In the data below, substitute "resume" for every occurrence of "CV" and leave all other text unchanged. Leave the pictures out of your answer.

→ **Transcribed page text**
══════

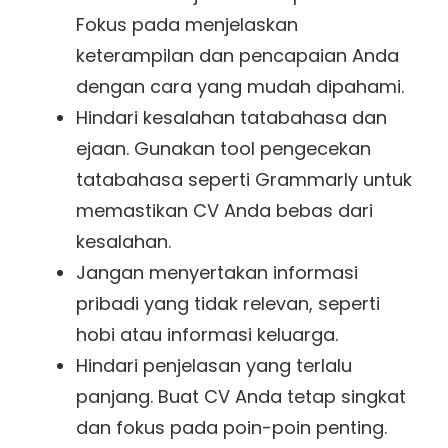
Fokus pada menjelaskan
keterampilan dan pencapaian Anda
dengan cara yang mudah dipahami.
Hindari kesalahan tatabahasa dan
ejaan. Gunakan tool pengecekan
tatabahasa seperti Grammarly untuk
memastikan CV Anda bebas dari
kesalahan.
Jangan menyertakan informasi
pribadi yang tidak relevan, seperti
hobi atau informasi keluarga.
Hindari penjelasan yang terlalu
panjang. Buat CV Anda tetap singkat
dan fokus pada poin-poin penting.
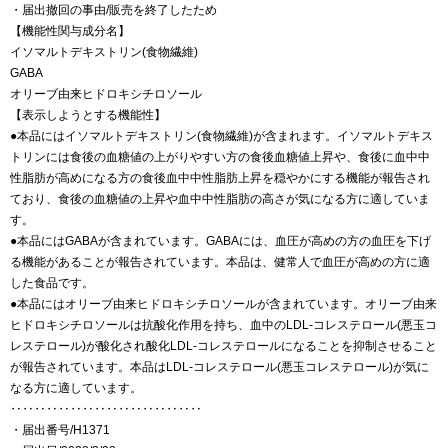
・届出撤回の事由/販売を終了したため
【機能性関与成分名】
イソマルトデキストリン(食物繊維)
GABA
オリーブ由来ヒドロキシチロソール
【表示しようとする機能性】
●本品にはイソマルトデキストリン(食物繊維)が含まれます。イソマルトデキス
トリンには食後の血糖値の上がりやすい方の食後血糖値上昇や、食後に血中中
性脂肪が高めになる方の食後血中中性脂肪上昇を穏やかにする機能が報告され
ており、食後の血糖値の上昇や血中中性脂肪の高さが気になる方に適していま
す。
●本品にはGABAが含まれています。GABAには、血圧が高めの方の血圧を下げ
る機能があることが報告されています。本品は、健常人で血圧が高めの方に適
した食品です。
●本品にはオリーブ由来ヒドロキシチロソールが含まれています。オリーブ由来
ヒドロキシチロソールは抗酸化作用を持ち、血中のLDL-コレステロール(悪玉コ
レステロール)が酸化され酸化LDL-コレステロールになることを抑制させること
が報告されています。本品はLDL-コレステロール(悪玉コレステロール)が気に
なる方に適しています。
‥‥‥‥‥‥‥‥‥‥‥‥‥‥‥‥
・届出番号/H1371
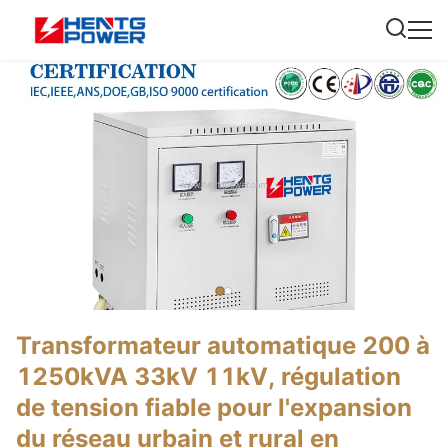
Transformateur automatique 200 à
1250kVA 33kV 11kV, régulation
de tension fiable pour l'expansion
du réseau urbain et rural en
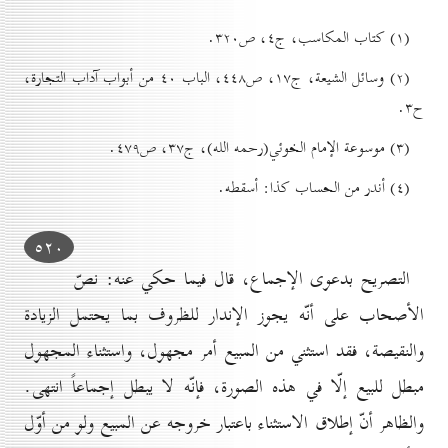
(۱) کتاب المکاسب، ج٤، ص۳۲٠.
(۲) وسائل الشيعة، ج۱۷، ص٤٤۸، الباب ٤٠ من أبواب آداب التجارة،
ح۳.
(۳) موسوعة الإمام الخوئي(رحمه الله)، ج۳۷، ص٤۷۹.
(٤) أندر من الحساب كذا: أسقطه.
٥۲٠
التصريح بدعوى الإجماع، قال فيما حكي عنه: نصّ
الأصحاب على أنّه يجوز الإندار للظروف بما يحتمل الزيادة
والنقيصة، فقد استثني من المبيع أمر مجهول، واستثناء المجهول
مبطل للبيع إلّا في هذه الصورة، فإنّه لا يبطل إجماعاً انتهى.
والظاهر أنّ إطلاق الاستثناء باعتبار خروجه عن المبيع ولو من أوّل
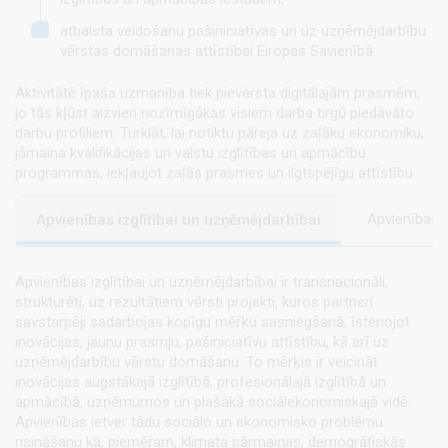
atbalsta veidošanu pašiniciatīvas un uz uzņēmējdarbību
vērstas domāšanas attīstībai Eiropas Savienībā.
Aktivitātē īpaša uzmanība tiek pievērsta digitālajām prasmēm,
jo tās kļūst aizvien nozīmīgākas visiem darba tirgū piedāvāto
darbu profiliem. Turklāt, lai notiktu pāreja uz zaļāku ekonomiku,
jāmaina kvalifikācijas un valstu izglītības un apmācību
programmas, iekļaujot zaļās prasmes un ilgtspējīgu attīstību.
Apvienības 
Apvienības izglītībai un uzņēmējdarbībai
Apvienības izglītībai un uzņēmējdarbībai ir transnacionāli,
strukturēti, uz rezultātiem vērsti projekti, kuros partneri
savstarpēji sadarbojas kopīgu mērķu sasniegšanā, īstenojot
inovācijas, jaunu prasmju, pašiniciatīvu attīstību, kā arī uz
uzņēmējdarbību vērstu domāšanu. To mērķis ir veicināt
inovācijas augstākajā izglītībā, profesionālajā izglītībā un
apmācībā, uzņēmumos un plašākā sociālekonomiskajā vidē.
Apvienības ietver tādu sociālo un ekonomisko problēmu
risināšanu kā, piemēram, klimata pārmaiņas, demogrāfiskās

══════

→ **Written solution**
Fokus pada menjelaskan
keterampilan dan pencapaian Anda
dengan cara yang mudah dipahami.
Hindari kesalahan tatabahasa dan
ejaan. Gunakan tool pengecekan
tatabahasa seperti Grammarly untuk
memastikan resume Anda bebas dari
kesalahan.
Jangan menyertakan informasi
pribadi yang tidak relevan, seperti
hobi atau informasi keluarga.
Hindari penjelasan yang terlalu
panjang. Buat resume Anda tetap singkat
dan fokus pada poin-poin penting.
・届出撤回の事由/販売を終了したため
【機能性関与成分名】
イソマルトデキストリン(食物繊維)
GABA
オリーブ由来ヒドロキシチロソール
【表示しようとする機能性】
●本品にはイソマルトデキストリン(食物繊維)が含まれます。イソマルトデキス
トリンには食後の血糖値の上がりやすい方の食後血糖値上昇や、食後に血中中
性脂肪が高めになる方の食後血中中性脂肪上昇を穏やかにする機能が報告され
ており、食後の血糖値の上昇や血中中性脂肪の高さが気になる方に適していま
す。
●本品にはGABAが含まれています。GABAには、血圧が高めの方の血圧を下げ
る機能があることが報告されています。本品は、健常人で血圧が高めの方に適
した食品です。
●本品にはオリーブ由来ヒドロキシチロソールが含まれています。オリーブ由来
ヒドロキシチロソールは抗酸化作用を持ち、血中のLDL-コレステロール(悪玉コ
レステロール)が酸化され酸化LDL-コレステロールになることを抑制させること
が報告されています。本品はLDL-コレステロール(悪玉コレステロール)が気に
なる方に適しています。
‥‥‥‥‥‥‥‥‥‥‥‥‥‥‥‥
・届出番号/H1371
Transformateur automatique 200 à
1250kVA 33kV 11kV, régulation
de tension fiable pour l'expansion
du réseau urbain et rural en
(۱) کتاب المکاسب، ج٤، ص۳۲٠.
(۲) وسائل الشيعة، ج۱۷، ص٤٤۸، الباب ٤٠ من أبواب آداب التجارة،
ح۳.
(۳) موسوعة الإمام الخوئي(رحمه الله)، ج۳۷، ص٤۷۹.
(٤) أندر من الحساب كذا: أسقطه.
٥۲٠
التصريح بدعوى الإجماع، قال فيما حكي عنه: نصّ
الأصحاب على أنّه يجوز الإندار للظروف بما يحتمل الزيادة
والنقيصة، فقد استثني من المبيع أمر مجهول، واستثناء المجهول
مبطل للبيع إلّا في هذه الصورة، فإنّه لا يبطل إجماعاً انتهى.
والظاهر أنّ إطلاق الاستثناء باعتبار خروجه عن المبيع ولو من أوّل
atbalsta veidošanu pašiniciatīvas un uz uzņēmējdarbību
vērstas domāšanas attīstībai Eiropas Savienībā.
Aktivitātē īpaša uzmanība tiek pievērsta digitālajām prasmēm,
jo tās kļūst aizvien nozīmīgākas visiem darba tirgū piedāvāto
darbu profiliem. Turklāt, lai notiktu pāreja uz zaļāku ekonomiku,
jāmaina kvalifikācijas un valstu izglītības un apmācību
programmas, iekļaujot zaļās prasmes un ilgtspējīgu attīstību.
Apvienības 
Apvienības izglītībai un uzņēmējdarbībai
Apvienības izglītībai un uzņēmējdarbībai ir transnacionāli,
strukturēti, uz rezultātiem vērsti projekti, kuros partneri
savstarpēji sadarbojas kopīgu mērķu sasniegšanā, īstenojot
inovācijas, jaunu prasmju, pašiniciatīvu attīstību, kā arī uz
uzņēmējdarbību vērstu domāšanu. To mērķis ir veicināt
inovācijas augstākajā izglītībā, profesionālajā izglītībā un
apmācībā, uzņēmumos un plašākā sociālekonomiskajā vidē.
Apvienības ietver tādu sociālo un ekonomisko problēmu
risināšanu kā, piemēram, klimata pārmaiņas, demogrāfiskās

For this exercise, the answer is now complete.